EXERCISE OBJECTIVE —
Below are records to be transcribed exactly; any pictures should be left out.

Design files in text formats —
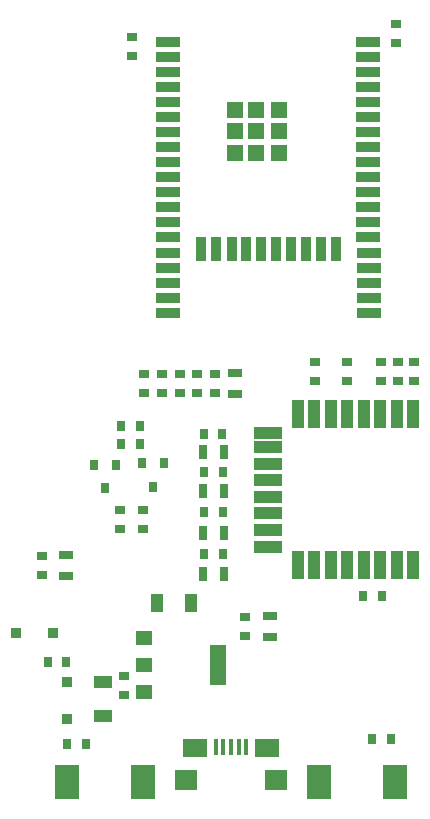
<source format=gtp>
G04*
G04 #@! TF.GenerationSoftware,Altium Limited,Altium Designer,22.1.2 (22)*
G04*
G04 Layer_Color=8421504*
%FSLAX25Y25*%
%MOIN*%
G70*
G04*
G04 #@! TF.SameCoordinates,E6BCAF42-7E50-4797-BEDC-23F1F838AA05*
G04*
G04*
G04 #@! TF.FilePolarity,Positive*
G04*
G01*
G75*
%ADD14R,0.07874X0.03543*%
%ADD15R,0.05236X0.05236*%
%ADD16R,0.03543X0.07874*%
%ADD17R,0.05118X0.02756*%
%ADD18R,0.03543X0.03150*%
%ADD19R,0.03150X0.03543*%
%ADD20R,0.03937X0.09646*%
%ADD21R,0.09646X0.03937*%
%ADD22R,0.04331X0.06299*%
%ADD23R,0.05512X0.13780*%
%ADD24R,0.05512X0.04724*%
%ADD25R,0.06299X0.04331*%
%ADD26R,0.07874X0.11811*%
%ADD27R,0.07480X0.07087*%
%ADD28R,0.01575X0.05315*%
%ADD29R,0.08268X0.06299*%
%ADD30R,0.03543X0.03740*%
%ADD31R,0.03740X0.03543*%
%ADD32R,0.02756X0.05118*%
D14*
X55992Y185665D02*
D03*
X55913Y191039D02*
D03*
Y196039D02*
D03*
Y201039D02*
D03*
Y206039D02*
D03*
Y211039D02*
D03*
Y216039D02*
D03*
Y221039D02*
D03*
Y226039D02*
D03*
Y231039D02*
D03*
Y236039D02*
D03*
Y241039D02*
D03*
Y246039D02*
D03*
Y251039D02*
D03*
Y256039D02*
D03*
X122843Y191039D02*
D03*
Y196039D02*
D03*
Y201039D02*
D03*
Y206039D02*
D03*
Y211039D02*
D03*
Y216039D02*
D03*
Y221039D02*
D03*
Y226039D02*
D03*
Y231039D02*
D03*
Y236039D02*
D03*
Y241039D02*
D03*
Y246039D02*
D03*
Y251039D02*
D03*
Y256039D02*
D03*
X122921Y165665D02*
D03*
Y185665D02*
D03*
Y180665D02*
D03*
Y175665D02*
D03*
X55992Y180665D02*
D03*
Y175665D02*
D03*
Y170665D02*
D03*
Y165665D02*
D03*
X122921Y170665D02*
D03*
D15*
X85441Y226276D02*
D03*
X93000Y226354D02*
D03*
X78197Y226276D02*
D03*
X85441Y219051D02*
D03*
X93118D02*
D03*
X78216D02*
D03*
Y233559D02*
D03*
X93000Y233500D02*
D03*
X85441D02*
D03*
D16*
X67094Y187102D02*
D03*
X72095D02*
D03*
X77252D02*
D03*
X82095D02*
D03*
X87094D02*
D03*
X92094D02*
D03*
X97095D02*
D03*
X102094D02*
D03*
X107095D02*
D03*
X112094D02*
D03*
D17*
X90075Y64856D02*
D03*
Y57770D02*
D03*
X22000Y85043D02*
D03*
Y77957D02*
D03*
X78377Y138770D02*
D03*
Y145856D02*
D03*
D18*
X81575Y64463D02*
D03*
Y58163D02*
D03*
X41500Y44650D02*
D03*
Y38350D02*
D03*
X14000Y84650D02*
D03*
Y78350D02*
D03*
X48129Y139163D02*
D03*
Y145463D02*
D03*
X71535Y139163D02*
D03*
Y145463D02*
D03*
X65575Y139163D02*
D03*
Y145463D02*
D03*
X59988Y139163D02*
D03*
Y145463D02*
D03*
X138075Y149463D02*
D03*
Y143163D02*
D03*
X132575Y149463D02*
D03*
Y143163D02*
D03*
X127075Y149463D02*
D03*
Y143163D02*
D03*
X115575Y149463D02*
D03*
Y143163D02*
D03*
X105075Y149463D02*
D03*
Y143163D02*
D03*
X44000Y257650D02*
D03*
Y251350D02*
D03*
X47575Y93663D02*
D03*
Y99963D02*
D03*
X40075D02*
D03*
Y93663D02*
D03*
X54075Y145463D02*
D03*
Y139163D02*
D03*
X132000Y255850D02*
D03*
Y262150D02*
D03*
D19*
X127224Y71313D02*
D03*
X120925D02*
D03*
X123925Y23813D02*
D03*
X130224D02*
D03*
X22350Y22000D02*
D03*
X28650D02*
D03*
X22150Y49500D02*
D03*
X15850D02*
D03*
X46650Y128000D02*
D03*
X40350D02*
D03*
X40350Y122000D02*
D03*
X46650D02*
D03*
X31335Y115250D02*
D03*
X38815D02*
D03*
X35075Y107376D02*
D03*
X47335Y115750D02*
D03*
X54815D02*
D03*
X51075Y107876D02*
D03*
X67925Y112813D02*
D03*
X74224D02*
D03*
X67925Y99313D02*
D03*
X74224D02*
D03*
X67925Y85313D02*
D03*
X74224D02*
D03*
X67850Y125500D02*
D03*
X74150D02*
D03*
D20*
X104717Y81616D02*
D03*
X137787Y132010D02*
D03*
X104717D02*
D03*
X132276D02*
D03*
X126764D02*
D03*
X121252D02*
D03*
X115740D02*
D03*
X110228D02*
D03*
X99205D02*
D03*
X110228Y81616D02*
D03*
X115740D02*
D03*
X121252D02*
D03*
X126764D02*
D03*
X132276D02*
D03*
X137787D02*
D03*
X99205D02*
D03*
D21*
X89362Y125711D02*
D03*
Y120986D02*
D03*
Y115474D02*
D03*
Y109963D02*
D03*
Y104451D02*
D03*
Y98939D02*
D03*
Y93427D02*
D03*
Y87915D02*
D03*
D22*
X52291Y69000D02*
D03*
X63709D02*
D03*
D23*
X72567Y48376D02*
D03*
D24*
X48158Y39321D02*
D03*
Y48376D02*
D03*
Y57431D02*
D03*
D25*
X34500Y42709D02*
D03*
Y31291D02*
D03*
D26*
X131795Y9500D02*
D03*
X106205D02*
D03*
X22205D02*
D03*
X47795D02*
D03*
D27*
X91972Y9990D02*
D03*
X62051D02*
D03*
D28*
X82130Y21211D02*
D03*
X79571D02*
D03*
X77012D02*
D03*
X74453D02*
D03*
X71894D02*
D03*
D29*
X65004Y20728D02*
D03*
X89020D02*
D03*
D30*
X22500Y42701D02*
D03*
Y30299D02*
D03*
D31*
X17701Y59000D02*
D03*
X5299D02*
D03*
D32*
X74618Y119313D02*
D03*
X67532D02*
D03*
X74618Y106313D02*
D03*
X67532D02*
D03*
X74618Y92313D02*
D03*
X67532D02*
D03*
X74618Y78813D02*
D03*
X67532D02*
D03*
M02*

</source>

WRITTEN RESPONSE —
<source format=gtp>
G04*
G04 #@! TF.GenerationSoftware,Altium Limited,Altium Designer,22.1.2 (22)*
G04*
G04 Layer_Color=8421504*
%FSLAX25Y25*%
%MOIN*%
G70*
G04*
G04 #@! TF.SameCoordinates,E6BCAF42-7E50-4797-BEDC-23F1F838AA05*
G04*
G04*
G04 #@! TF.FilePolarity,Positive*
G04*
G01*
G75*
%ADD14R,0.07874X0.03543*%
%ADD15R,0.05236X0.05236*%
%ADD16R,0.03543X0.07874*%
%ADD17R,0.05118X0.02756*%
%ADD18R,0.03543X0.03150*%
%ADD19R,0.03150X0.03543*%
%ADD20R,0.03937X0.09646*%
%ADD21R,0.09646X0.03937*%
%ADD22R,0.04331X0.06299*%
%ADD23R,0.05512X0.13780*%
%ADD24R,0.05512X0.04724*%
%ADD25R,0.06299X0.04331*%
%ADD26R,0.07874X0.11811*%
%ADD27R,0.07480X0.07087*%
%ADD28R,0.01575X0.05315*%
%ADD29R,0.08268X0.06299*%
%ADD30R,0.03543X0.03740*%
%ADD31R,0.03740X0.03543*%
%ADD32R,0.02756X0.05118*%
D14*
X55992Y185665D02*
D03*
X55913Y191039D02*
D03*
Y196039D02*
D03*
Y201039D02*
D03*
Y206039D02*
D03*
Y211039D02*
D03*
Y216039D02*
D03*
Y221039D02*
D03*
Y226039D02*
D03*
Y231039D02*
D03*
Y236039D02*
D03*
Y241039D02*
D03*
Y246039D02*
D03*
Y251039D02*
D03*
Y256039D02*
D03*
X122843Y191039D02*
D03*
Y196039D02*
D03*
Y201039D02*
D03*
Y206039D02*
D03*
Y211039D02*
D03*
Y216039D02*
D03*
Y221039D02*
D03*
Y226039D02*
D03*
Y231039D02*
D03*
Y236039D02*
D03*
Y241039D02*
D03*
Y246039D02*
D03*
Y251039D02*
D03*
Y256039D02*
D03*
X122921Y165665D02*
D03*
Y185665D02*
D03*
Y180665D02*
D03*
Y175665D02*
D03*
X55992Y180665D02*
D03*
Y175665D02*
D03*
Y170665D02*
D03*
Y165665D02*
D03*
X122921Y170665D02*
D03*
D15*
X85441Y226276D02*
D03*
X93000Y226354D02*
D03*
X78197Y226276D02*
D03*
X85441Y219051D02*
D03*
X93118D02*
D03*
X78216D02*
D03*
Y233559D02*
D03*
X93000Y233500D02*
D03*
X85441D02*
D03*
D16*
X67094Y187102D02*
D03*
X72095D02*
D03*
X77252D02*
D03*
X82095D02*
D03*
X87094D02*
D03*
X92094D02*
D03*
X97095D02*
D03*
X102094D02*
D03*
X107095D02*
D03*
X112094D02*
D03*
D17*
X90075Y64856D02*
D03*
Y57770D02*
D03*
X22000Y85043D02*
D03*
Y77957D02*
D03*
X78377Y138770D02*
D03*
Y145856D02*
D03*
D18*
X81575Y64463D02*
D03*
Y58163D02*
D03*
X41500Y44650D02*
D03*
Y38350D02*
D03*
X14000Y84650D02*
D03*
Y78350D02*
D03*
X48129Y139163D02*
D03*
Y145463D02*
D03*
X71535Y139163D02*
D03*
Y145463D02*
D03*
X65575Y139163D02*
D03*
Y145463D02*
D03*
X59988Y139163D02*
D03*
Y145463D02*
D03*
X138075Y149463D02*
D03*
Y143163D02*
D03*
X132575Y149463D02*
D03*
Y143163D02*
D03*
X127075Y149463D02*
D03*
Y143163D02*
D03*
X115575Y149463D02*
D03*
Y143163D02*
D03*
X105075Y149463D02*
D03*
Y143163D02*
D03*
X44000Y257650D02*
D03*
Y251350D02*
D03*
X47575Y93663D02*
D03*
Y99963D02*
D03*
X40075D02*
D03*
Y93663D02*
D03*
X54075Y145463D02*
D03*
Y139163D02*
D03*
X132000Y255850D02*
D03*
Y262150D02*
D03*
D19*
X127224Y71313D02*
D03*
X120925D02*
D03*
X123925Y23813D02*
D03*
X130224D02*
D03*
X22350Y22000D02*
D03*
X28650D02*
D03*
X22150Y49500D02*
D03*
X15850D02*
D03*
X46650Y128000D02*
D03*
X40350D02*
D03*
X40350Y122000D02*
D03*
X46650D02*
D03*
X31335Y115250D02*
D03*
X38815D02*
D03*
X35075Y107376D02*
D03*
X47335Y115750D02*
D03*
X54815D02*
D03*
X51075Y107876D02*
D03*
X67925Y112813D02*
D03*
X74224D02*
D03*
X67925Y99313D02*
D03*
X74224D02*
D03*
X67925Y85313D02*
D03*
X74224D02*
D03*
X67850Y125500D02*
D03*
X74150D02*
D03*
D20*
X104717Y81616D02*
D03*
X137787Y132010D02*
D03*
X104717D02*
D03*
X132276D02*
D03*
X126764D02*
D03*
X121252D02*
D03*
X115740D02*
D03*
X110228D02*
D03*
X99205D02*
D03*
X110228Y81616D02*
D03*
X115740D02*
D03*
X121252D02*
D03*
X126764D02*
D03*
X132276D02*
D03*
X137787D02*
D03*
X99205D02*
D03*
D21*
X89362Y125711D02*
D03*
Y120986D02*
D03*
Y115474D02*
D03*
Y109963D02*
D03*
Y104451D02*
D03*
Y98939D02*
D03*
Y93427D02*
D03*
Y87915D02*
D03*
D22*
X52291Y69000D02*
D03*
X63709D02*
D03*
D23*
X72567Y48376D02*
D03*
D24*
X48158Y39321D02*
D03*
Y48376D02*
D03*
Y57431D02*
D03*
D25*
X34500Y42709D02*
D03*
Y31291D02*
D03*
D26*
X131795Y9500D02*
D03*
X106205D02*
D03*
X22205D02*
D03*
X47795D02*
D03*
D27*
X91972Y9990D02*
D03*
X62051D02*
D03*
D28*
X82130Y21211D02*
D03*
X79571D02*
D03*
X77012D02*
D03*
X74453D02*
D03*
X71894D02*
D03*
D29*
X65004Y20728D02*
D03*
X89020D02*
D03*
D30*
X22500Y42701D02*
D03*
Y30299D02*
D03*
D31*
X17701Y59000D02*
D03*
X5299D02*
D03*
D32*
X74618Y119313D02*
D03*
X67532D02*
D03*
X74618Y106313D02*
D03*
X67532D02*
D03*
X74618Y92313D02*
D03*
X67532D02*
D03*
X74618Y78813D02*
D03*
X67532D02*
D03*
M02*

</source>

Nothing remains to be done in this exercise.